Chapter 2 explores the patterns of late nineteenth-century global capitalism through which a progressive, moral middle class built a system of professions. It uses the 1880s Melbourne land boom to show the sustained effect of the ‘great heaves’ of investment from the City of London into Australia, Canada, and the United States. This financializing economy – unlike earlier, short-term bubbles like Chicago’s in the 1830s – stimulated the global expansion of professional occupations. Older moral values infused the professions across the Anglo world as they grew and institutionalised. Retaining capitalism’s model of return on investment, the professional class made investment in humans the central professional ideal. Their class status was often concealed beneath layers of rationality and claims to expertise, but in the settler colonies they transformed capitalism into a form of moral investment for social return in ways that served their own interests first. As part of a global bourgeoisie, these transformations at the periphery of the Anglo world were soon also felt in the British metropole.

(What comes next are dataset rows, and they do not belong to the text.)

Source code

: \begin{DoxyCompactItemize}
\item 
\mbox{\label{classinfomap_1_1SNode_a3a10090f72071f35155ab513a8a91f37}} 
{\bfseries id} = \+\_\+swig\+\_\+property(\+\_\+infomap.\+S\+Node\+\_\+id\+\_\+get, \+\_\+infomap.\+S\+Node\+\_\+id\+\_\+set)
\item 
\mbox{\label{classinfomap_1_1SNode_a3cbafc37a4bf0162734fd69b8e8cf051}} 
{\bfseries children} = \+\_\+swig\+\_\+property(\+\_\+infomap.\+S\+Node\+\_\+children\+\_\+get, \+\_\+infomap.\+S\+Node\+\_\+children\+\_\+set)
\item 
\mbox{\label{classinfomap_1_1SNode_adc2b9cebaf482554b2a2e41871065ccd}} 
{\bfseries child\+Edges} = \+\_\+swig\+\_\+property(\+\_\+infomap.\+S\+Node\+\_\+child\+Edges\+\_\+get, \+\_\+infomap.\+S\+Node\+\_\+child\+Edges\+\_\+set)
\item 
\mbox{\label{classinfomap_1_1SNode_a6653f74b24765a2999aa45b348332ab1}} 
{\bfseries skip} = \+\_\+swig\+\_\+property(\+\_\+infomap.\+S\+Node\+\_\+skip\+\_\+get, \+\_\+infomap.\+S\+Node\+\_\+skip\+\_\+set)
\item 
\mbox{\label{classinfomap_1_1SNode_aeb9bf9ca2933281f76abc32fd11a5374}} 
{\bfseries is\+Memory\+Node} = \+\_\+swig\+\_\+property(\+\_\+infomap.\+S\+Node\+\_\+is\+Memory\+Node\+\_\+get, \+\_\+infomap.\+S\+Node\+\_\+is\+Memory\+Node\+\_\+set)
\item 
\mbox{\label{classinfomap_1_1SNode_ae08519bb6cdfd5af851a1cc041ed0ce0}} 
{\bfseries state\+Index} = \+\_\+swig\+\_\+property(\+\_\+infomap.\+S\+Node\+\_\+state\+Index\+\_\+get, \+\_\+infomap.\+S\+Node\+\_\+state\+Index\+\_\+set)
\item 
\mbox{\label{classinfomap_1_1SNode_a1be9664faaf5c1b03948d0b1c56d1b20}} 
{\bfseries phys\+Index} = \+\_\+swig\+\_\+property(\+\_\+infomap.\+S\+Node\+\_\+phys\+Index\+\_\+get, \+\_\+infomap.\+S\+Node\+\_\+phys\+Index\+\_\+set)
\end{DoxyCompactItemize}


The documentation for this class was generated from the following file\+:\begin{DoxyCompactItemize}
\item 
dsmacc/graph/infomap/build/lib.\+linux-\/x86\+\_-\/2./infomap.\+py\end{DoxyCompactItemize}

In the last quarter of the nineteenth century, members of an established, English-speaking middle class built a new category of work for themselves. This book uses US, British, Canadian, Australian, and New Zealand occupation statistics, archives, professional journals, and newspapers to understand what the history of nursing, accountancy, teaching, medicine, law, engineering, journalism, and social work can tell us about class in the ‘long twentieth century’. This chapter gives a historical and theoretical introduction to the rise of the professional class as a distinctly transnational event. The Anglo world is not a matter of comparative ‘case studies’, but a network of English-speaking communities that were regionally distinctive but operated as part of a shared cultural and economic world. It was a world built on Indigenous dispossession. Settlers brought their moral frameworks to bear on the ‘civilizing’ that they believed they needed. The virtues that they built into each profession, such as duty, probity, and charity, were performed as real, embodied work in every settlement. Their morality was made material and invested for social and economic profit. They became virtue capitalists.